AR: One of the earliest mentions – and one of the very few mentions – of running in Lost & Found is when you write that, “running was the one thing I kept doing during those long doldrums after my father died. I knew enough about its role in my life as body maintainer, mind clearer and mood regulator that I didn't dare stop.” I love that framing of running as an antidote to impotence, entropy or boredom. It's an action. It’s an act of discipline. So what muscles – not cardiac or skeletal, but intellectual and spiritual muscles – do you think you're flexing when you're running?

KS: I can think of two offhand. Back when I first started running, a friend who was a long-standing runner said to me that she had this mantra when she ran, which was “Who cares?” Meaning: my knee hurts. Who cares? I have a cramp on my side. Who cares? Just let go of whatever it is you think is afflicting you. Many of the messages the body can send you can be overwritten. I'm hot. Who cares? Or I have this enormous deadline looming. Who cares, right? I'll waste my time in worse ways than being out on a run. So one of them is the exercise of putting these thoughts in their place. And I guess the other muscle – and it's funny to think of it as a muscle because it's an act of relaxing, not clenching – is the “how to get out of my mind” mode. I don't want to be hopelessly trite and say that running is my meditation. But at its absolute best, there is a kind of translucency of mind you achieve while running, and things just flow past the way the ground is flowing past. In much the same way that what I'm chasing when I write is the pleasure of something that feels like a perfect sentence, when I run I'm chasing that translucency of mind.

AR: You write about experiencing a pervasive grief in Lost & Found; and you're a new parent; and we’re enduring a pandemic. All of these factors can make time feel slippery. Is there any way that running has helped you mark the days in a world in which time has gone sideways on us?

KS: It’s a really interesting question, but I don't think that's the role that running plays in my life. I once read and wrote about this very beautiful book called Poverty Creek Journal. And that was an instance where in a very specific way – daily, hourly, seasonally – running is a kind of timepiece. I know that to be, in some sort of material way, true in my life: I run a certain number of times, I run for a certain amount of time, I run through different seasons. The world carries on in its course. And yet, no, I don't think of it as somehow gluing me a little more tightly to the mechanisms of timekeeping in the cosmos. In fact, if anything, it’s kind of the opposite. I think of it, rightly or wrongly, as sort of liberating me from them.

AR: Do you feel more or feel less when you run?

KS: Ultimately, and mostly, I feel a lot. I have certainly had many, many runs that fill me with actual bliss and profound gratitude. Also, many runs in which I feel many things, like pain and exhaustion – or my own pulse in places I didn't know I could feel my pulse. So one feels a lot when running. But of course it can liberate you from certain kinds of feelings and help you set them aside for a while. So I guess both.

AR: What makes you a good writer?

KS: I think probably the same general subsets of things make all writers good writers – or at least make them love writing. The things that make people good writers are, in my case first and foremost, a love of language. I love sentences. I’m in it for the sentences. But you also have to love the world and storytelling: noticing stories in the world and feeling like it would be exciting to get to share them, or noticing ideas in the world and wanting to think them through. Those are the kind of inescapable basics that make a writer.

AR: I've heard you say that you're drawn to writing as a way of managing or grappling with abstract categories of meaning. Does it ever feel like running is a counterweight to that, a physical ballast to the intellectual work you're doing on a regular basis?
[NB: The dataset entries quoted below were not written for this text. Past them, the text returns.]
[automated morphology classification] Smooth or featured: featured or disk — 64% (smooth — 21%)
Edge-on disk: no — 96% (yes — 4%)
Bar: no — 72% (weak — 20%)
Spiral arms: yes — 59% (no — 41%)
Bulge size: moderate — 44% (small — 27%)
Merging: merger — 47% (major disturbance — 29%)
KS: I suppose. I think many things play that role in my life. It’s infinitely gratifying as a writer to have almost any other job to do. Because you do it and it's done, right? Like, “Oh, I’ve got to clean the kitchen” or anything that feels like it's got component parts and a To Do list and you can just check them off and be done. That to me is the chief counterweight of writing and my interest in abstractions. But I suppose running does have the virtue of being that thing you can always just go do. And writing, theoretically, you can always just go do, too. But a lot of what that looks like is sitting down and really trying to get yourself to stop avoiding your work, or thinking but having absolutely nothing to put on the page. So yes, in that sense, running is a counterweight to that.

AR: You've written about Haruki Murakami, a writer who runs. Malcolm Gladwell and Joyce Carol Oates are writers and runners. And you. Why do you think so many great writers run?

KS: Well, I certainly wouldn't venture to guess that they do so at a rate statistically different from the rest of the population. Although if I'm wrong about that, I would be very interested to learn. I'm guessing that among writers, many of them are seeking what I'm seeking, which is that beautiful kind of blankness in the mind into which sentences sometimes float, ideas sometimes float, problems solve themselves.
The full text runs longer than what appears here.